Sister to Sister: Who Hit Whom?

Maybe I shouldn’t have taken that random man on the side of the road to the hospital to see his son who, he languished, “was lying there on his death bed.” Yes, that same man who had just crashed into the back of my husband’s car—the car I was driving—from behind—while I was sitting dead still at a red light. 

That paragraph is pretty mixed up. Mixed up and disoriented is something of how I felt, too,  yesterday, after that red car just plowed into the car I was driving.  I was just sitting there at a red light in Attalla, Alabama, when the screeching of tires directed my glance over to the side rearview mirror just as my body lunged forward and then quickly back again…with force! I got out of that car and realized I had a huge metal hair clip in the back of my head that had been abruptly sandwiched behind my cranium. It was a headache of mammoth proportions. 
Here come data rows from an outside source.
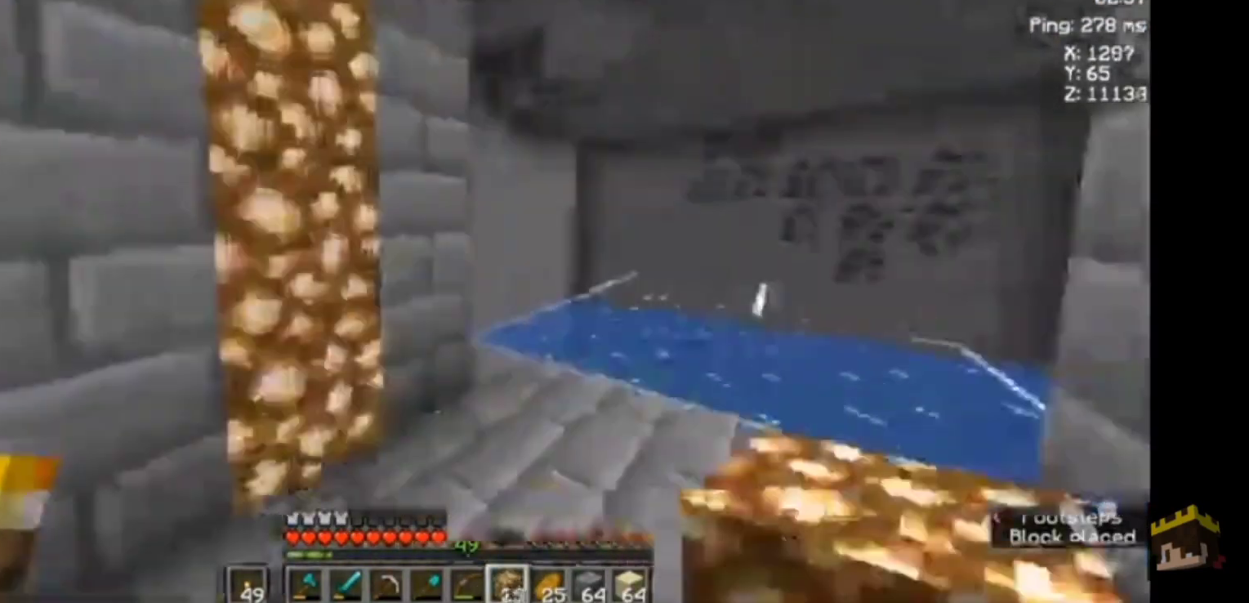
{"keys": ["d", "w"], "mouse": [], "events": [[100, "w", "down"]]}
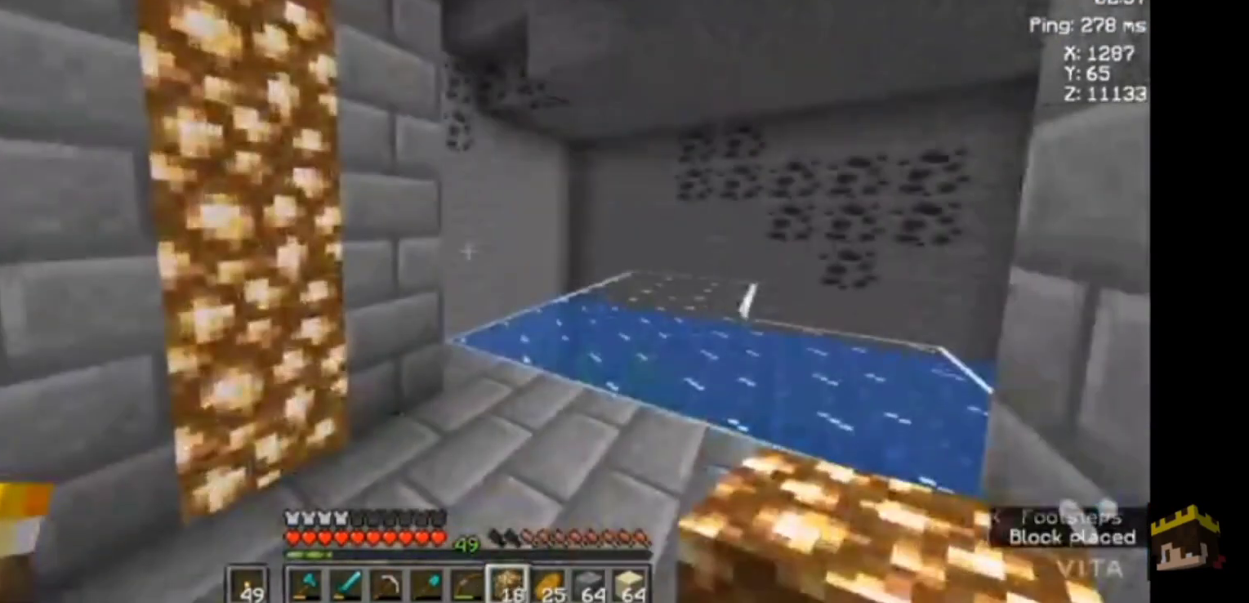
{"keys": [], "mouse": [], "events": [[133, "d", "up"], [133, "w", "up"], [333, "mouse_right", "down"], [433, "mouse_right", "up"]]}
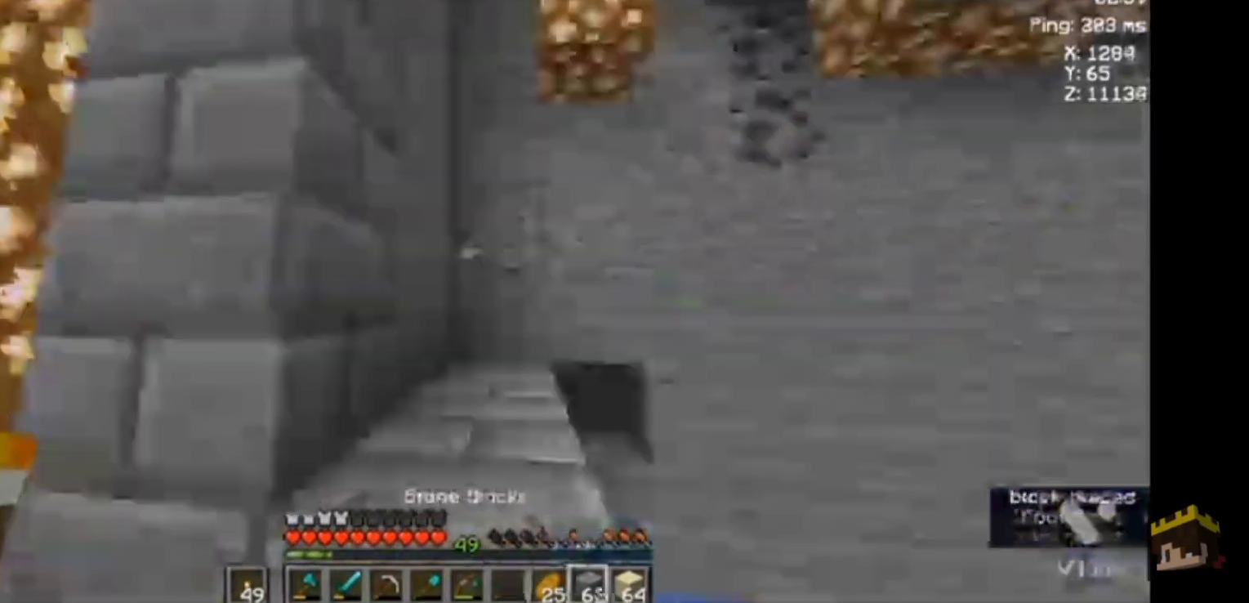
{"keys": [], "mouse": [], "events": [[133, "mouse_right", "down"], [233, "mouse_right", "up"]]}
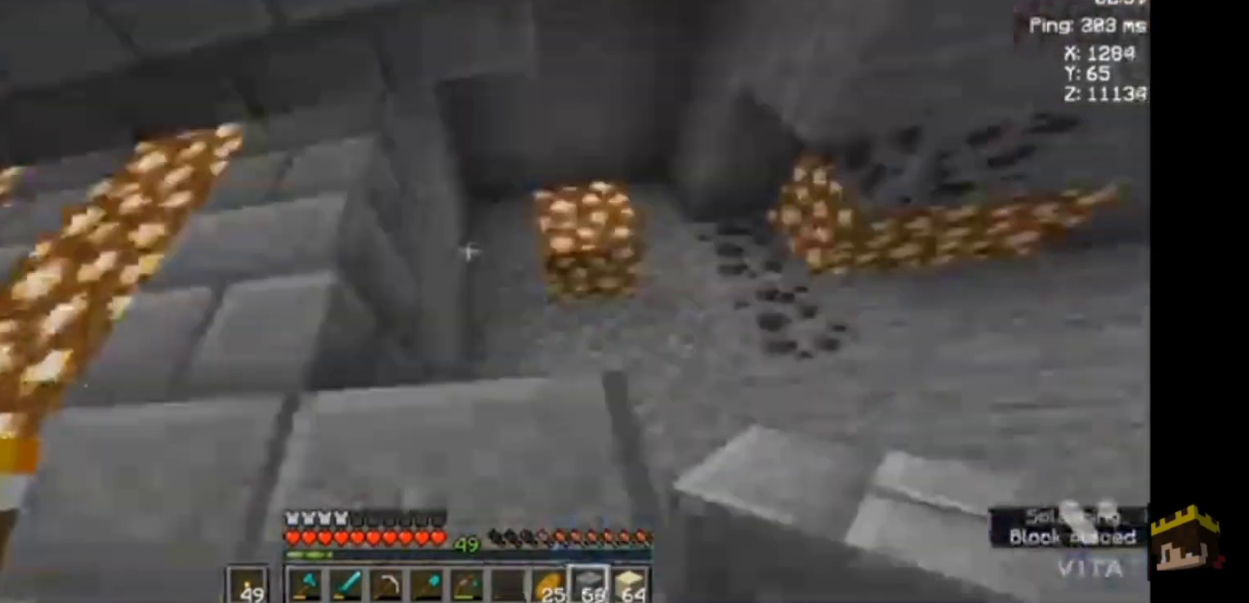
{"keys": [], "mouse": [], "events": [[133, "d", "down"], [200, "d", "up"]]}
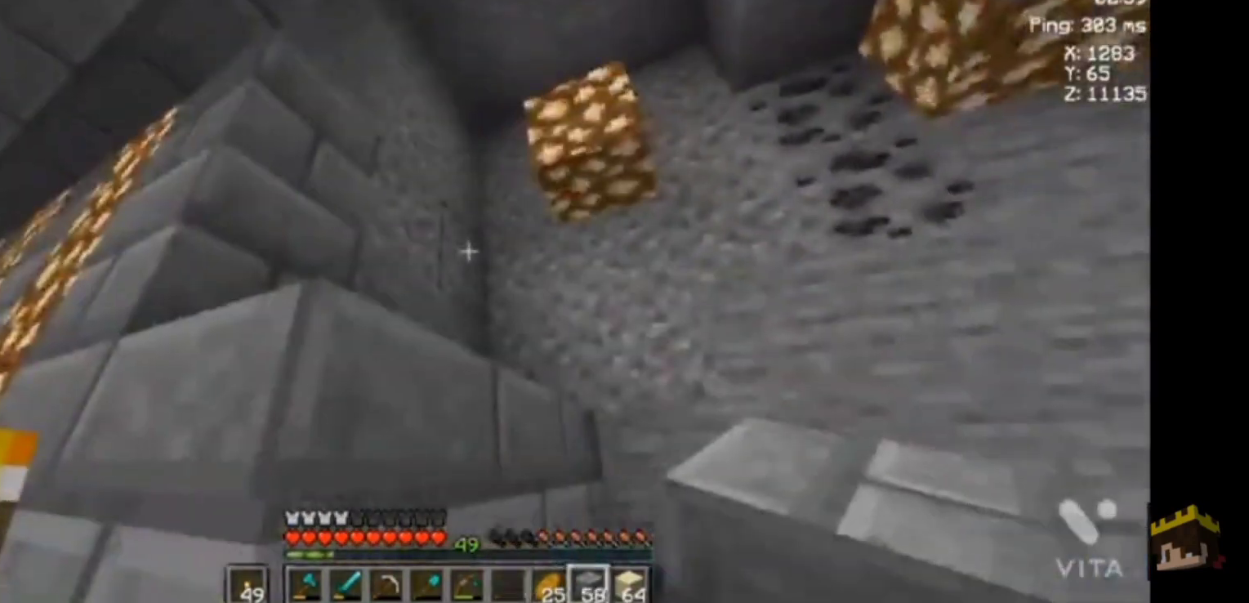
{"keys": [], "mouse": [], "events": [[33, "mouse_right", "down"], [67, "mouse_right", "up"]]}
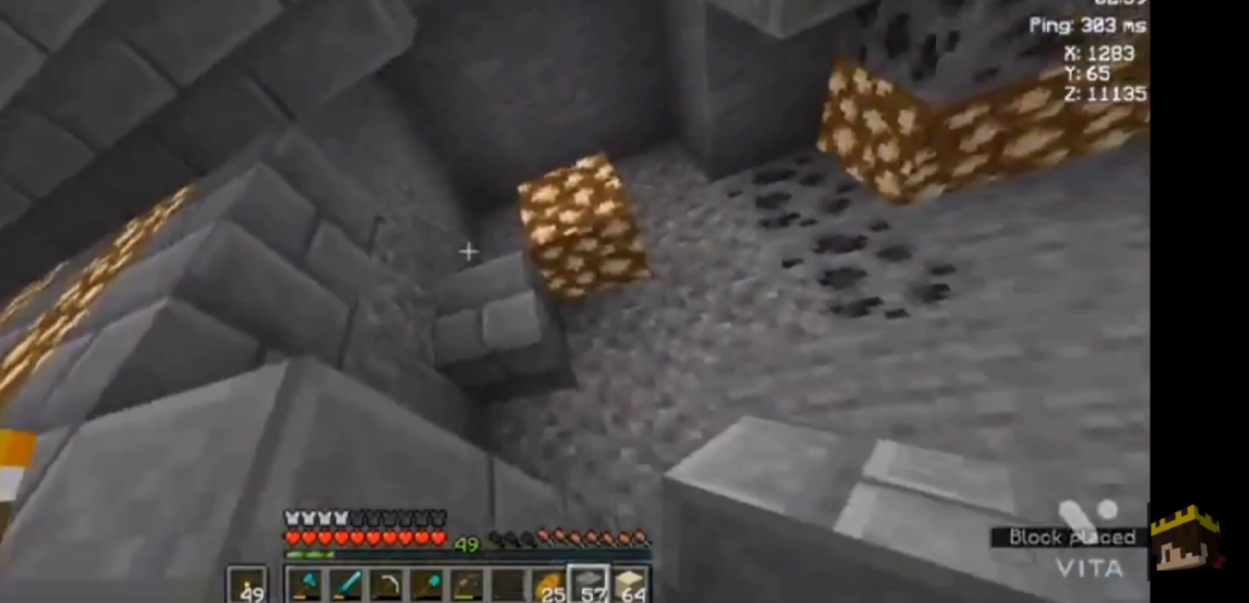
{"keys": [], "mouse": ["right"], "events": [[300, "mouse_right", "down"], [367, "mouse_right", "up"], [500, "mouse_right", "down"]]}
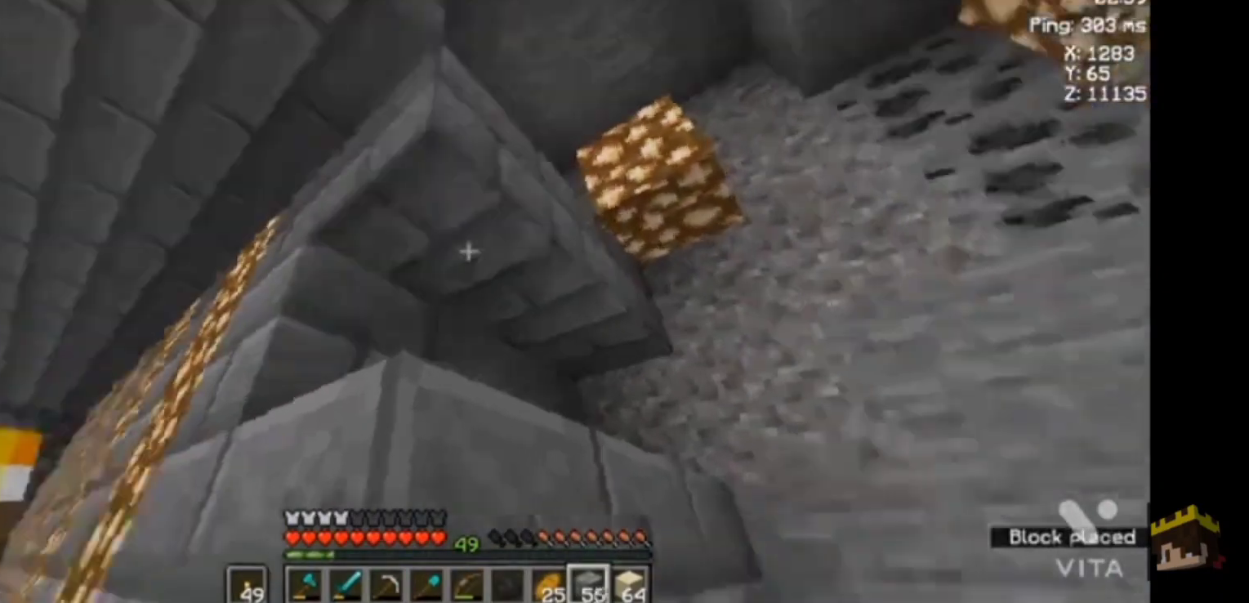
{"keys": [], "mouse": [], "events": [[33, "mouse_right", "up"]]}
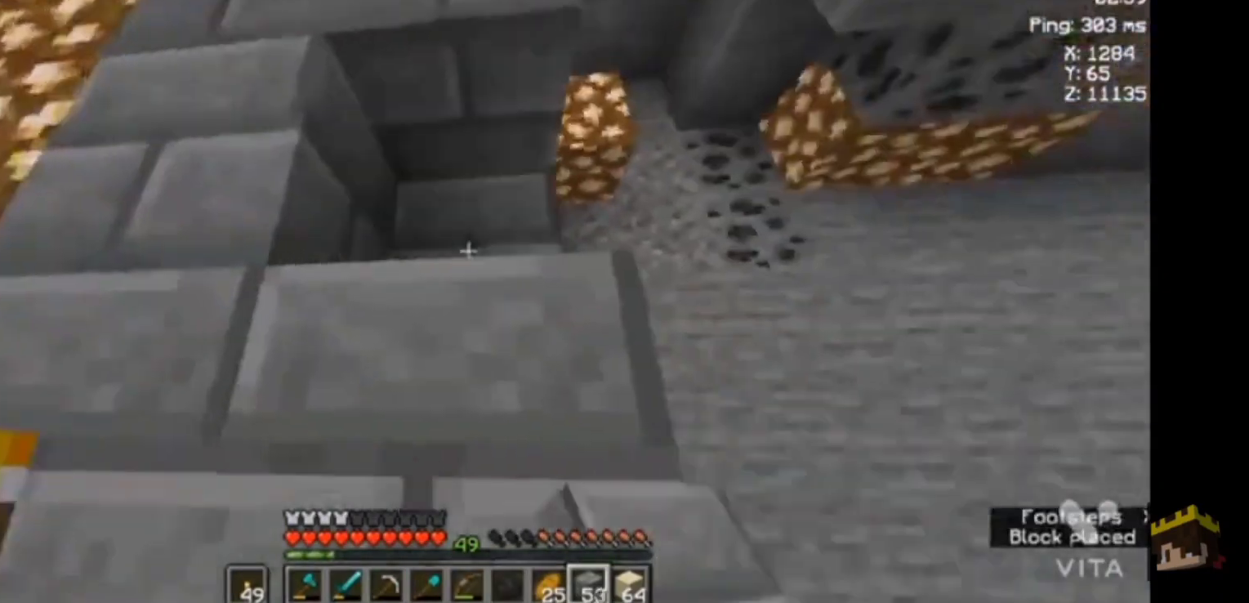
{"keys": ["d"], "mouse": [], "events": [[167, "s", "down"], [233, "s", "up"], [300, "d", "down"]]}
I couldn’t see the man in the other car. His airbag was inflated and covering his face. But I soon heard him yell “Someone please take me to the hospital. My son is dying. I have to get to the hospital, now. He’s lying on his deathbed.” He nervously pulled out his cigarettes and paced back and forth up and down the sidewalk, making one call after the other and intermittently begging for a ride to the hospital. But the police had arrived and they informed him that, as the driver of the vehicle, he could, under no circumstances, leave the scene. “Please let me go. My son is dying. Won’t someone please give me a ride?” 

In the meantime, someone WAS trying to give me a ride. It was an ambulance the size of a large fire truck. I’m not sure it wasn’t a fire truck! It was definitely paramedic overkill and I thanked them and signed all the papers refusing the ride to the hospital. All insurance info was put on the reports the officers collected. The wrecker came for the red car.  My sturdier car, though it was a pitiful mess, was still drivable. The incident was over. 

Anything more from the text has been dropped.